Leo paused, and rubbed his palms across the worn desk top like he was trying to smooth away the many layers of scratches that time had etched in its antique surface.
“It didn’t work out, though. They had been taking care of their own affairs for too long. No one down there saw the need to send their money north any more. But the older guys in his outfit, at least, they respected the old etiquette, and they played nice, and still asked formal permission occasionally. No one got hit in those days without permission from the Boss. At first, Ganato was one of those who went with the old ways. But then there was friction. A few years ago, when we wanted to move some merchandise through his territory, he fought us. Told us we didn’t have his permission. Some nerve.”
“We caved in to him on that, I recall. We didn’t get to move the heroin through there.”
“Caved in to him. I honored the memory of his father, is all. He’s not the man his father was, but all right. They don’t make real cars any more, they don’t make real people any more. That I can live with. But now this other thing.”
“What exactly is this ‘other thing,’ Leo?”
The old man took a deep breath, like he was about to talk about something that he found distasteful. Pete figured that was what the history lesson had been about; Leo was trying to avoid coming to the point.

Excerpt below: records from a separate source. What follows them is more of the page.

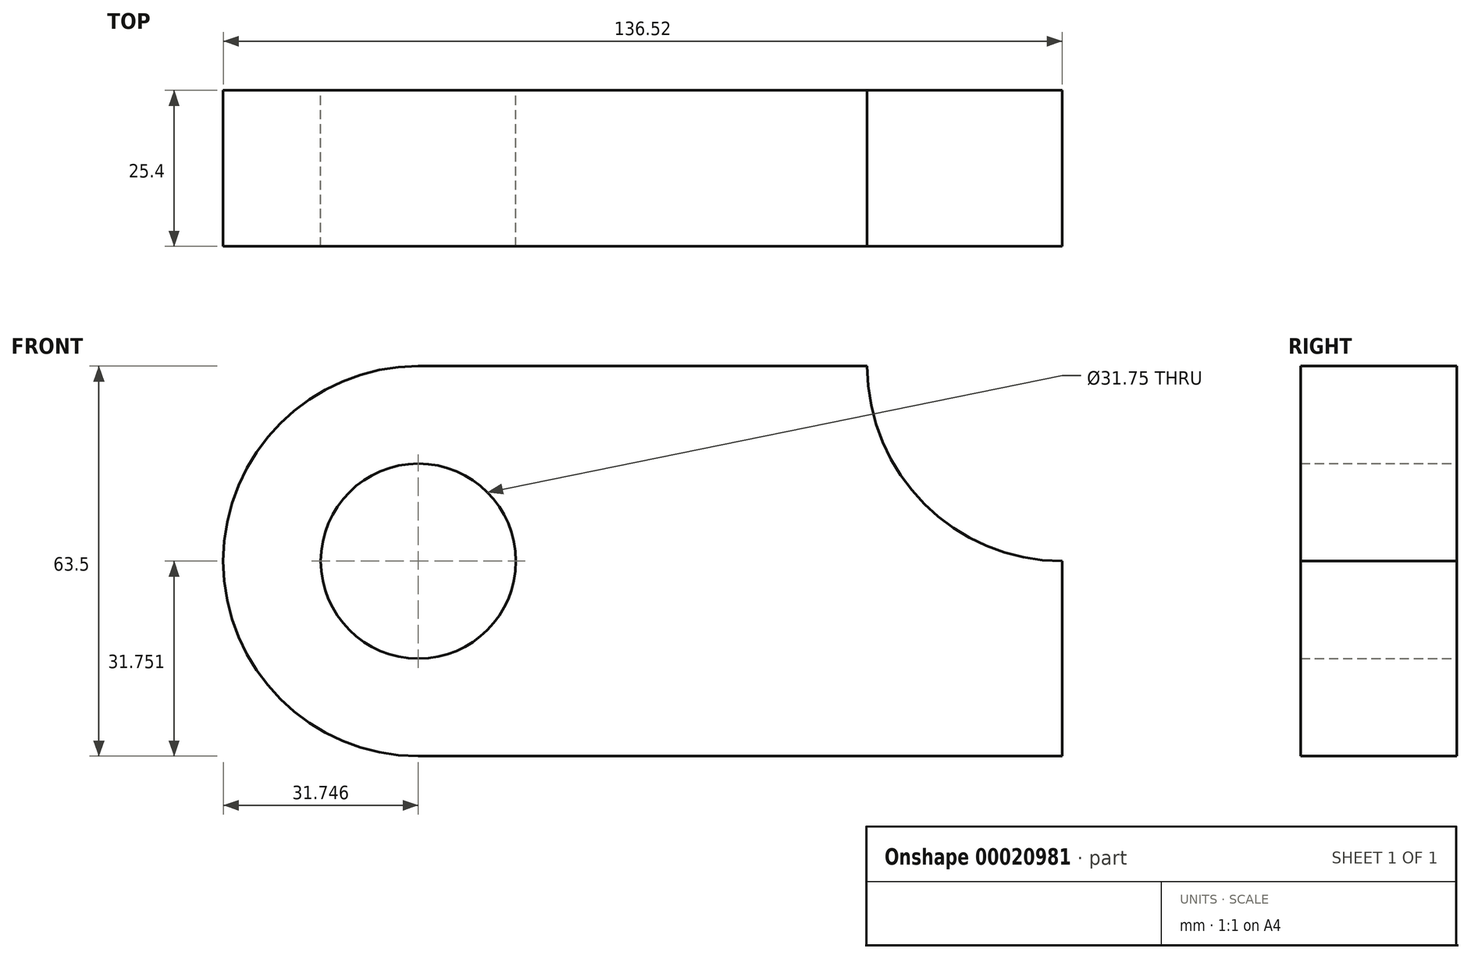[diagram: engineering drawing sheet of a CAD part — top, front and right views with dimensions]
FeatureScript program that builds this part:
annotation { "Feature Type Name" : "Feature", "Feature Type Description" : "" }
export const myFeature = defineFeature(function(context is Context, id is Id, definition is map)
    precondition{}
    {
        {
            var Q0;
            Q0=qCreatedBy(makeId("Front.planeOp"),FACE);
            var sketch = newSketch(context, id + "F0", { "sketchPlane" : qUnion([Q0])});
            skLineSegment(sketch, "E0.bottom", {"start": v(-42.61, 34.9) * mm, "end": v(30.41, 34.9) * mm});
            skLineSegment(sketch, "E0.top", {"start": v(-42.61, -28.6) * mm, "end": v(62.16, -28.6) * mm});
            skLineSegment(sketch, "E0.left", {"start": v(-42.61, 34.9) * mm, "end": v(-42.61, -28.6) * mm});
            skLineSegment(sketch, "E0.right", {"start": v(62.16, 3.15) * mm, "end": v(62.16, -28.6) * mm});
            skCircle(sketch, "E1", {"center": v(-42.61, 3.15) * mm, "radius": 15.88 * mm});
            skArc(sketch, "E2", {"start": v(30.41, 34.9) * mm, "mid": v(39.71, 12.45) * mm, "end": v(62.16, 3.15) * mm});
            skArc(sketch, "E3", {"start": v(-42.61, 34.9) * mm, "mid": v(-74.36, 3.15) * mm, "end": v(-42.61, -28.6) * mm});
            skSolve(sketch);
        }
        {
            var Q0;
            Q0 = qSketchRegion(id + "F0", true);
            extrude(context, id + "F1", {"entities" : qUnion([Q0]), "depth" : 25.4 * mm});
        }
    });
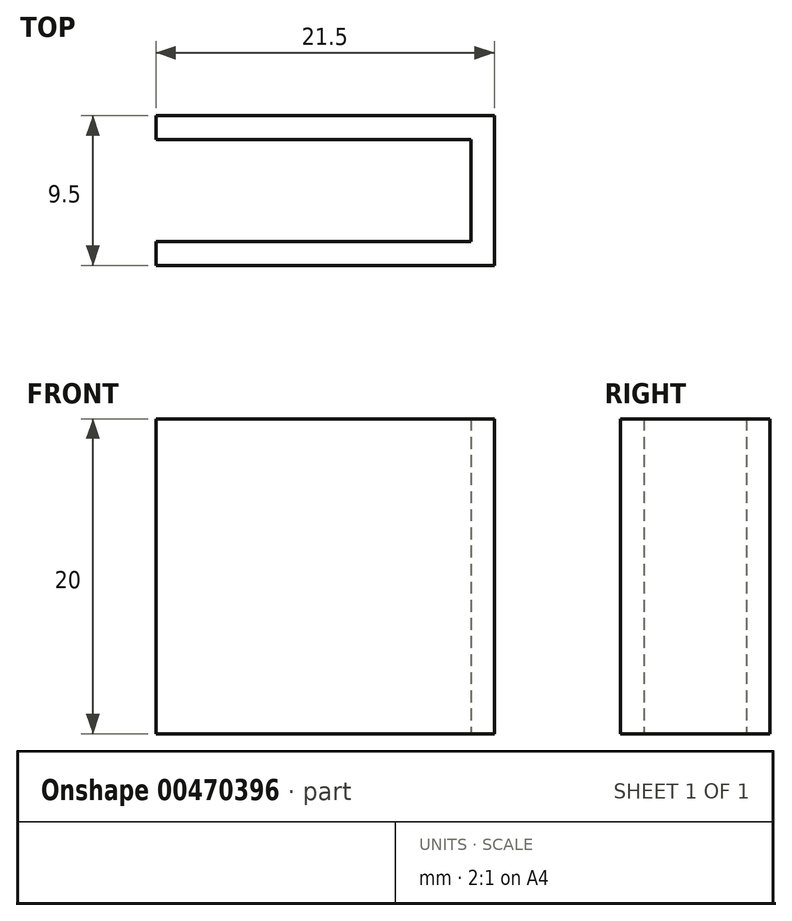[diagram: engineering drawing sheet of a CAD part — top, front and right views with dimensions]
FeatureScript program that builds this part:
annotation { "Feature Type Name" : "Feature", "Feature Type Description" : "" }
export const myFeature = defineFeature(function(context is Context, id is Id, definition is map)
    precondition{}
    {
        {
            var Q0;
            Q0=qCreatedBy(makeId("Top.planeOp"),FACE);
            var sketch = newSketch(context, id + "F0", { "sketchPlane" : qUnion([Q0])});
            skPoint(sketch, "E0.middle", {"position": v(0, 0) * mm});
            skLineSegment(sketch, "E1", {"start": v(-10.75, 3.25) * mm, "end": v(-10.75, 4.75) * mm});
            skLineSegment(sketch, "E2", {"start": v(10.75, 4.75) * mm, "end": v(-10.75, 4.75) * mm});
            skLineSegment(sketch, "E3", {"start": v(10.75, -4.75) * mm, "end": v(10.75, 4.75) * mm});
            skLineSegment(sketch, "E4", {"start": v(10.75, -4.75) * mm, "end": v(-10.75, -4.75) * mm});
            skLineSegment(sketch, "E5", {"start": v(-10.75, -4.75) * mm, "end": v(-10.75, -3.25) * mm});
            skLineSegment(sketch, "E6", {"start": v(-10.75, -3.25) * mm, "end": v(9.25, -3.25) * mm});
            skLineSegment(sketch, "E7", {"start": v(9.25, -3.25) * mm, "end": v(9.25, 3.25) * mm});
            skLineSegment(sketch, "E8", {"start": v(-10.75, 3.25) * mm, "end": v(9.25, 3.25) * mm});
            skLineSegment(sketch, "E9", {"start": v(9.25, -3.25) * mm, "end": v(10.75, -3.25) * mm, "construction": true});
            skSolve(sketch);
        }
        {
            var Q0;
            Q0=makeQuery(id+"F0.imprint","IMPRINT",FACE,{"disambiguationData":[TD([[makeQuery(id+"F0.imprint","IMPRINT",EDGE,{"derivedFrom":sQuery(id+"F0.wireOp",EDGE,"E1")}),-1.0]])]});
            extrude(context, id + "F1", {"entities" : qUnion([Q0]), "depth" : 20 * mm, "offsetDistance" : 25 * mm});
        }
    });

But here it was, at last.
“Well, it’s like this,” Leo said. “There’s another crew down there. Not one of ours, you understand? There’s this guy, Irish, I mean from Ireland, not Hell’s Kitchen. Longshot Lonnie O’Malley, they call him, I swear to God, these people . . . the Irish. This guy will cut your throat for laughs. Got two different colored eyes, they say. This guy Longshot, we’ve heard of him before, haven’t we?”
“That’s right, Leo. In a good way, too. A while back, he, uh, did us a favor. Helped us out down there with a problem.”